You generally don't just screw one of them on anyway. Most are very specifically secured or in some cases (like SOCOM suppressors for M4s I shot on active duty), they're held in place with set screws.
But even if they were used like that, yeah, why would you bother not having in place when you left the plane/boat/truck to get there? That's just one more thing you might lose on the way there that could easily find it's way out of your pockets or vest/ruck.
Also, the sound is hilarious in movie, they make it seem like you won't hear anything. In real life, you can hear one an appreciable distance away. It just won't deafen you when you shoot the thing and won't being bad guys from hundreds of yards away as a normal firearm discharge would. I've heard suppressors being fired from well over a hundred of yards away, while outside, when I wasn't listening for the sound.
From what I've seen, the way suppressors attach to weapons depends on the weapon. A lot of weapons have threaded barrels specifically for attaching suppressors, one of the reasons why threaded barrels are illegal in CA. Others, like the MP5, have lugs behind the muzzle for attaching suppressors, so it all depends.

As far as attaching and when to do it, I'd imagine that they're normally attached prior to and kept on during an op since the extra length doesn't matter as much on a rifle or SMG since they're kept either in hand or slung. But on a pistol, I can see them being kept separate until needed because the added length of the suppressor makes it a bit awkward to holster and would require a custom holster.
 
I'm sure by now some of you are sick of me mentioning the Mythbusters but they tested how close the sound made by a real suppressed pistol compared to what you heard in movies. In the tests they did, at a police shooting range with pistols and suppressers supposed by the police, the level and sounds were actually very close and made a big difference from the normal shots. They did not do any tests with M4's or MP5's.
 
I'm sure by now some of you are sick of me mentioning the Mythbusters but they tested how close the sound made by a real suppressed pistol compared to what you heard in movies. In the tests they did, at a police shooting range with pistols and suppressers supposed by the police, the level and sounds were actually very close and made a big difference from the normal shots. They did not do any tests with M4's or MP5's.
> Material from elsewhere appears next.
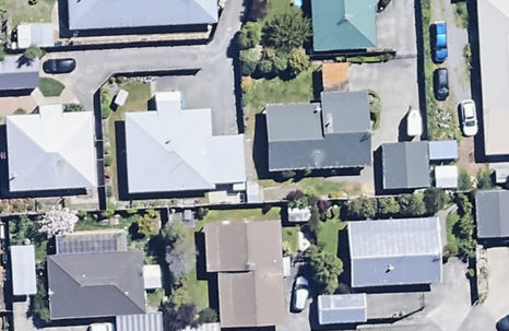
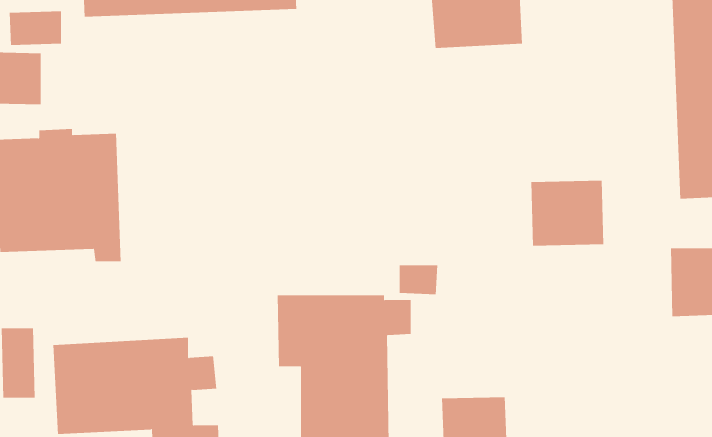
building: [267,90,370,170] -> none
building: [125,92,246,193] -> none
building: [346,215,439,286] -> none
The point wasn't that suppressors don't quiet a gunshot, it's just that they don't quiet them down to the extent that you see in movies and on TV.. A good suppressor will reduce the noise so that instead of a gunshot being heard across your entire neighborhood and surrounding neighborhoods for hundreds of yards around, the sound might only be heard in your immediate neighborhood. It's still not safe to fire a suppressed weapon using conventional supersonic ammo without hearing protection and it definitely does not make that pew pew sound that Hollywood likes to use.
 
...It's still not safe to fire a suppressed weapon using conventional supersonic ammo without hearing protection and it definitely does not make that pew pew sound that Hollywood likes to use.
I can't remember which movie it was in, but as part of the plot a "hit man" used a two-liter soda bottle as a silencer/suppressor and I was surprised when the sound effect they used was pretty much what you'd expect a soda bottle silencer to sound like--not much quieter than a normal gunshot, and certainly louder than the "traditional" hiss/whistle silencer sound effect.